# [Your instructions]
Set every line of the data down again exactly, and keep the pictures out.

# [Collected data]
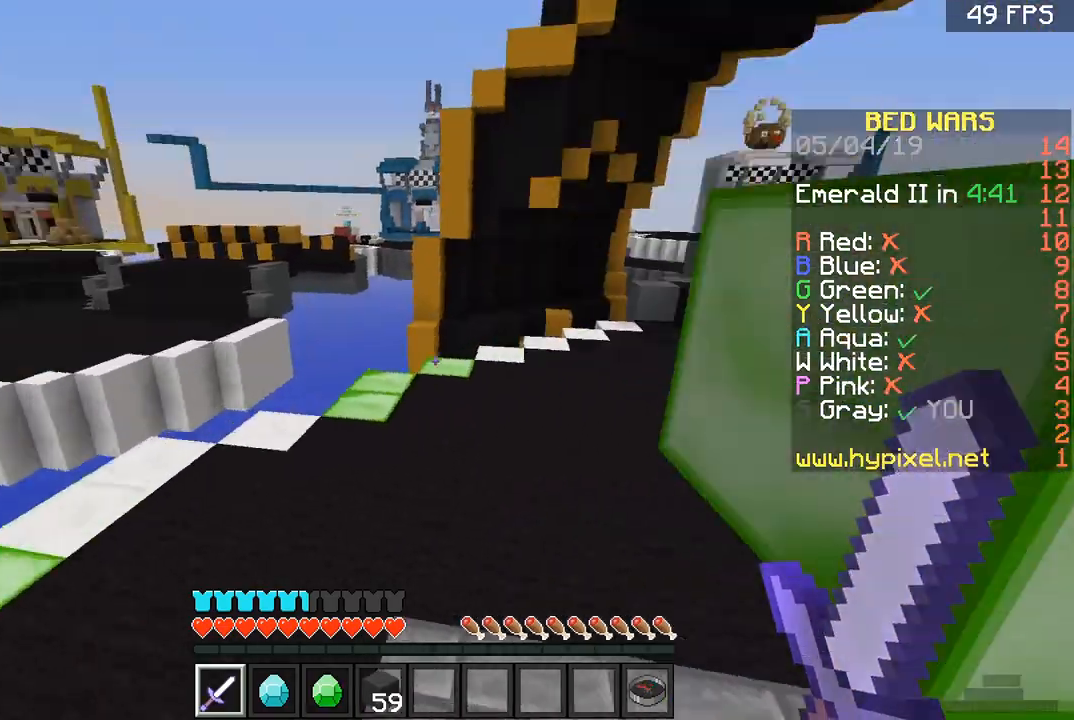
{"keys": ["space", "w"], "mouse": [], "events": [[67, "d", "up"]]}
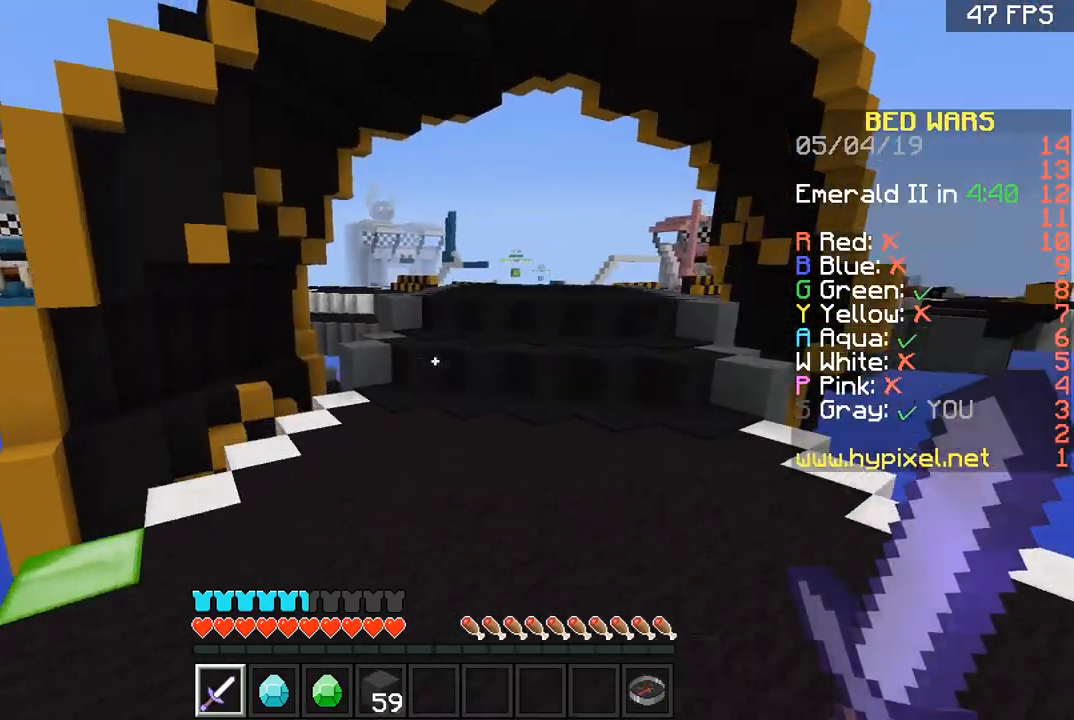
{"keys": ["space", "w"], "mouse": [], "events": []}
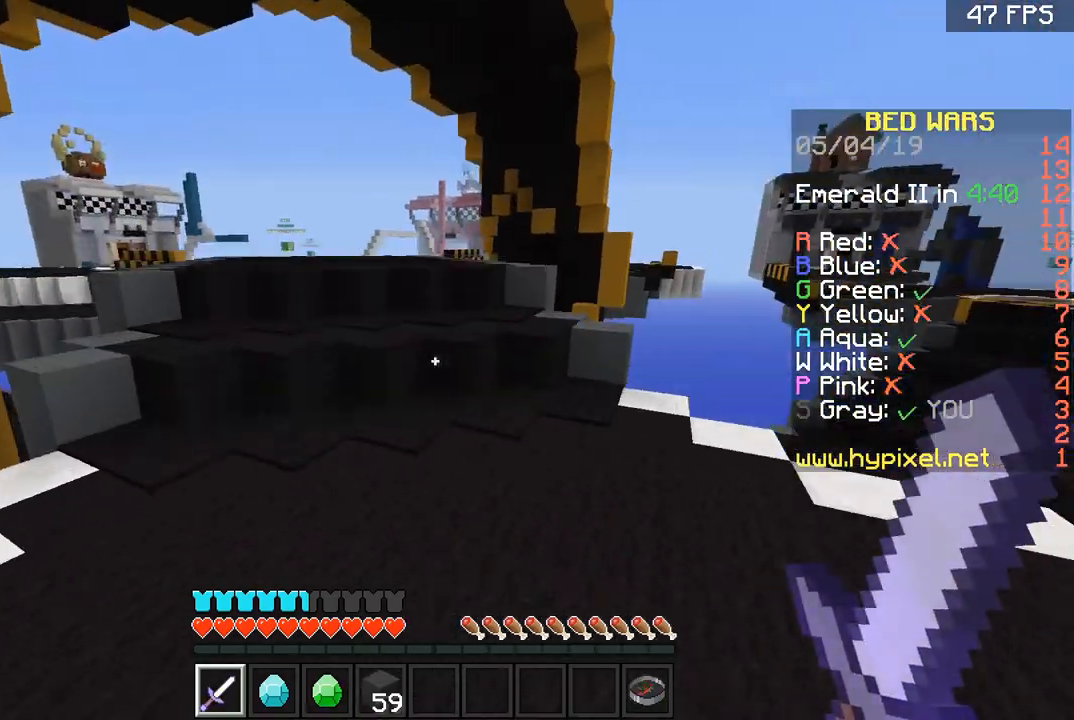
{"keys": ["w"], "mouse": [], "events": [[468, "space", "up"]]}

# [Result of the task]
{"keys": ["space", "w"], "mouse": [], "events": [[67, "d", "up"]]}
{"keys": ["space", "w"], "mouse": [], "events": []}
{"keys": ["w"], "mouse": [], "events": [[468, "space", "up"]]}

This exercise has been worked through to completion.